Andere stammten von Dalai Lama, der sich als Feminist erklärte und dessen Gedanken diesbezüglich eine Besucherin aus dem Publikum vorlas. Immer wieder erwähnte Netzer das Zitat „Stell dir vor, es ist Krieg und keiner geht hin“, gepaart mit Liedern, die einen Beitrag zum Frieden brachten. Eines davon ist „Lili Marleen“, das durch Marlene Dietrich, die es 1944 vor alliierten Truppen auf Englisch sang, international bekannt wurde, oder das vor fast 550 Jahren entstandene „Es ist an der Zeit“ von Hannes Wader, das bedauerlicherweise immer noch aktuell ist. Vor dem Grab eines Soldaten macht sich der Betrachtende Gedanken: „Ja, auch dich haben sie schon genauso belogen, so wie sie es mit uns, heute immer noch tun . . .“. Spricht man von Krieg, muss auch darüber nachgedacht werden, was es für junge Männer und ihre Mütter bedeutet, in den Kampf zu ziehen.

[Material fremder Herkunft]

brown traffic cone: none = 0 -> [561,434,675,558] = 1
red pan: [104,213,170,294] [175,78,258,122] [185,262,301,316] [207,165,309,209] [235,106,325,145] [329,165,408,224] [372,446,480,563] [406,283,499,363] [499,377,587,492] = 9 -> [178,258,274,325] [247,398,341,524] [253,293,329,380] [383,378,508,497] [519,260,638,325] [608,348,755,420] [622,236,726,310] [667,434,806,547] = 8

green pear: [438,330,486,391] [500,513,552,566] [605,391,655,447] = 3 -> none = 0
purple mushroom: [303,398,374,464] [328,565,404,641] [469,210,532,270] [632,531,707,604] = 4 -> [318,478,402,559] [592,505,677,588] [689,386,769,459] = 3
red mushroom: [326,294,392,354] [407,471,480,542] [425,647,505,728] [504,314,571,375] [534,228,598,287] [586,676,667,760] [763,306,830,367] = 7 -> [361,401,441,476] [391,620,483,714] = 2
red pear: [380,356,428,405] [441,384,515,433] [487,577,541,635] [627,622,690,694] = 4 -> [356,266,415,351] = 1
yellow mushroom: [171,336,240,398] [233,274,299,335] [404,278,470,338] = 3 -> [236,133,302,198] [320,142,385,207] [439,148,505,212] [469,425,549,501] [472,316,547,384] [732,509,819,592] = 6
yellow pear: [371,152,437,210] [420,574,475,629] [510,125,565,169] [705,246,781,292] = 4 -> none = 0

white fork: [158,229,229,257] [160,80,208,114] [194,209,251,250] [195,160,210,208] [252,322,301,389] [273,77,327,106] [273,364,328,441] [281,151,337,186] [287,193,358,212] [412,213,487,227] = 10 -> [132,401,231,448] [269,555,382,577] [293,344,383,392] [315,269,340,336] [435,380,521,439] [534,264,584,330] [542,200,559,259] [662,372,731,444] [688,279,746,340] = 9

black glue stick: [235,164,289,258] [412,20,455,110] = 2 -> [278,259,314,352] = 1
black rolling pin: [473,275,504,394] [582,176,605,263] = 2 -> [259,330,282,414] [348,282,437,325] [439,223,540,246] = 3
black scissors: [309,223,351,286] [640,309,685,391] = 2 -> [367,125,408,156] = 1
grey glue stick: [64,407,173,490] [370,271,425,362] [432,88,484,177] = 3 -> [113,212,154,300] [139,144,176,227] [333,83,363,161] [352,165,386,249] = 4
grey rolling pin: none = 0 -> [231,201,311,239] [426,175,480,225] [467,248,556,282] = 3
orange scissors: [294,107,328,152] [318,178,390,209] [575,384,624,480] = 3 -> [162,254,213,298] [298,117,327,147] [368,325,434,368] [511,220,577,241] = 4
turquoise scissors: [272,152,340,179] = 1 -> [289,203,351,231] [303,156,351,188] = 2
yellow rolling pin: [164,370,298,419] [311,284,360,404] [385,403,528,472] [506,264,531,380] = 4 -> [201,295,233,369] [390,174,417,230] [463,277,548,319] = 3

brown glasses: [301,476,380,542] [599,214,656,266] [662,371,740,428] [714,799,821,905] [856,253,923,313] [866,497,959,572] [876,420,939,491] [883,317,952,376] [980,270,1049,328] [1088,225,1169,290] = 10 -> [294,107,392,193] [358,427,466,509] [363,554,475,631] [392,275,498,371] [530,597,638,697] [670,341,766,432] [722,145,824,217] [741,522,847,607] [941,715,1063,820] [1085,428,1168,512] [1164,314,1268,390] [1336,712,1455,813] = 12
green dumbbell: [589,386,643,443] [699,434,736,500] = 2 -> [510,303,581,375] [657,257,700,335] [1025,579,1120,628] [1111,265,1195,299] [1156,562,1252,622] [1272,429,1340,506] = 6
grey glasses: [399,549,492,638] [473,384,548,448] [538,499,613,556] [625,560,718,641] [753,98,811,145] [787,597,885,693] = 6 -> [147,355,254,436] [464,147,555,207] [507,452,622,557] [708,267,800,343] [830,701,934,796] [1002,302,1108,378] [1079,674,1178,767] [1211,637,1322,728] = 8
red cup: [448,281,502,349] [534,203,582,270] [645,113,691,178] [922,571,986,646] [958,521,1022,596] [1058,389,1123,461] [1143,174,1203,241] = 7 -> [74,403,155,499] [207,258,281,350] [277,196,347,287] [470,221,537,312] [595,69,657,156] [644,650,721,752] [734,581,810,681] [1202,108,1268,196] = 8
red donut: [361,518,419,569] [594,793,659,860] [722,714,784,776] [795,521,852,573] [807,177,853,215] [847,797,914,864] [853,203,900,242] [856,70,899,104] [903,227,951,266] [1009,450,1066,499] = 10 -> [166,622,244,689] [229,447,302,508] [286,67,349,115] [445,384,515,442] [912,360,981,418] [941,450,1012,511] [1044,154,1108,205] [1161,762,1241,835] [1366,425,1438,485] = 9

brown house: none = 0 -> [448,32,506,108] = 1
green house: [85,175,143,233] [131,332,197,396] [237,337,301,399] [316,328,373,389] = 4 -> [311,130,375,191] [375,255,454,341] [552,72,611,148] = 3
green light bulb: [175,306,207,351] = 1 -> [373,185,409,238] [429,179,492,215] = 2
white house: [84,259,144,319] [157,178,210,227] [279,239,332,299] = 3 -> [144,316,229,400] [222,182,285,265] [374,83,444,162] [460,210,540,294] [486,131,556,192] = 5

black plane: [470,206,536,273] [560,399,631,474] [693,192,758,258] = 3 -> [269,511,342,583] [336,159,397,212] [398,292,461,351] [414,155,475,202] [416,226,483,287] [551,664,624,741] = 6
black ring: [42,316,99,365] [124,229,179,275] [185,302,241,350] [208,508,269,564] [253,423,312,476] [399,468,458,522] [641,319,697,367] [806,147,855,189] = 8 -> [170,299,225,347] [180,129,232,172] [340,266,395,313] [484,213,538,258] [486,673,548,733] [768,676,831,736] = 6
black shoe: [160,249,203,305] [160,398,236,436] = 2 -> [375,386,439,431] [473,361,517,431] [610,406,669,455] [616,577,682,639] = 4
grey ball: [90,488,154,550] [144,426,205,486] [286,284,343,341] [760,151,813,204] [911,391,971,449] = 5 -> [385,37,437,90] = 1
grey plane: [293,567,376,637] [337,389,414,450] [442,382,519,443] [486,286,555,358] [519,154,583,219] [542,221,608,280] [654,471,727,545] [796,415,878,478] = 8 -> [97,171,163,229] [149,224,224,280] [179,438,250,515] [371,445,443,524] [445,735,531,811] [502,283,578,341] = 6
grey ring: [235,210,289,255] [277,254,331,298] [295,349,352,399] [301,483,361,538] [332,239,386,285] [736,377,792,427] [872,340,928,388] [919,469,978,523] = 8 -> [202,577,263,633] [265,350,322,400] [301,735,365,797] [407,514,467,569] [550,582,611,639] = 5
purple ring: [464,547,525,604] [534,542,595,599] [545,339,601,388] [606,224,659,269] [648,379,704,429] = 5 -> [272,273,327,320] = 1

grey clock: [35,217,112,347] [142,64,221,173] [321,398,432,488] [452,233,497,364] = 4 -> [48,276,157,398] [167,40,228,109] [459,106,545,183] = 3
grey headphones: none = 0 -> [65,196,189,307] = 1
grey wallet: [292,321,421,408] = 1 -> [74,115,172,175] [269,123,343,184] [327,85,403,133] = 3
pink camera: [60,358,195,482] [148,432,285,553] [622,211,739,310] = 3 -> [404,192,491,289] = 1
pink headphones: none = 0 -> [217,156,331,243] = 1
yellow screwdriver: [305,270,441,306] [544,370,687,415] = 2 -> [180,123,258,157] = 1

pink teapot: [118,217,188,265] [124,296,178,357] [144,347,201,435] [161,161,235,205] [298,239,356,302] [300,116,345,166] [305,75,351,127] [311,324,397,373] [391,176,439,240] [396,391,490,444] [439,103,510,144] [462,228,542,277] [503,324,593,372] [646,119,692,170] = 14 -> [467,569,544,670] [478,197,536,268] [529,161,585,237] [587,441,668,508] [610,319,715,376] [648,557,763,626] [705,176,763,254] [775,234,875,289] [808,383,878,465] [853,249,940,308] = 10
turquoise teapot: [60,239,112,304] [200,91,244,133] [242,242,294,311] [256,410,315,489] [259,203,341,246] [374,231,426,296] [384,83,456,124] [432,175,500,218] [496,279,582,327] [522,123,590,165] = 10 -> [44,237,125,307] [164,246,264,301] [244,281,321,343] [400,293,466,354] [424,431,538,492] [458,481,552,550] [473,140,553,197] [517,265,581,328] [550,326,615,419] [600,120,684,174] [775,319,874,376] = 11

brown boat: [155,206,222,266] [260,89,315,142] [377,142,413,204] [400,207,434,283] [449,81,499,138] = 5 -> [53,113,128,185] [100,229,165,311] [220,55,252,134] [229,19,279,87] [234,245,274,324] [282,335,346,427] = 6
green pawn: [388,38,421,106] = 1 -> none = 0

Musikalisch bereichernd der Weltfrauentag in Schwetzingen
Reinhard Mey hat 1986 zu diesem Thema das beeindruckende Lied, „Nein, meine Söhne geb ich nicht“ geschrieben. Wie wäre es, wenn alle Putins, Erdogans & Co. mal im Bett bleiben würden?, fragte sich die Sängerin mit hintergründiger Ironie. Dazu hat sie sich erlaubt, ein Lied Max Raabes umzuschreiben: „Mach doch mal Pause, bleib doch zu Hause in deinem Prunkpalast und ruh dich mal aus.“
Die Attraktion dieses facettenreichen Abends machten jedoch nicht nur die Texte und Zitate aus, nicht nur die gebastelten Friedenstauben, das „Happy Birthday“-Lied für zwei Geburtstagskinder aus dem Publikum, sondern auch die Musik. Mit ihrer beeindruckenden Bühnenpräsenz, ihrem Charme, ihrem Humor und ihrer Stimme brachte Martina Netzer es fertig, jedem einzelnen Song ein eigenes Gepräge zu geben, während Luzia Storfs virtuose Begleitung auf der Harfe, dem E-Piano oder Gitarre geprägt war von Stimmungszauber und raffinierten Klangfarben.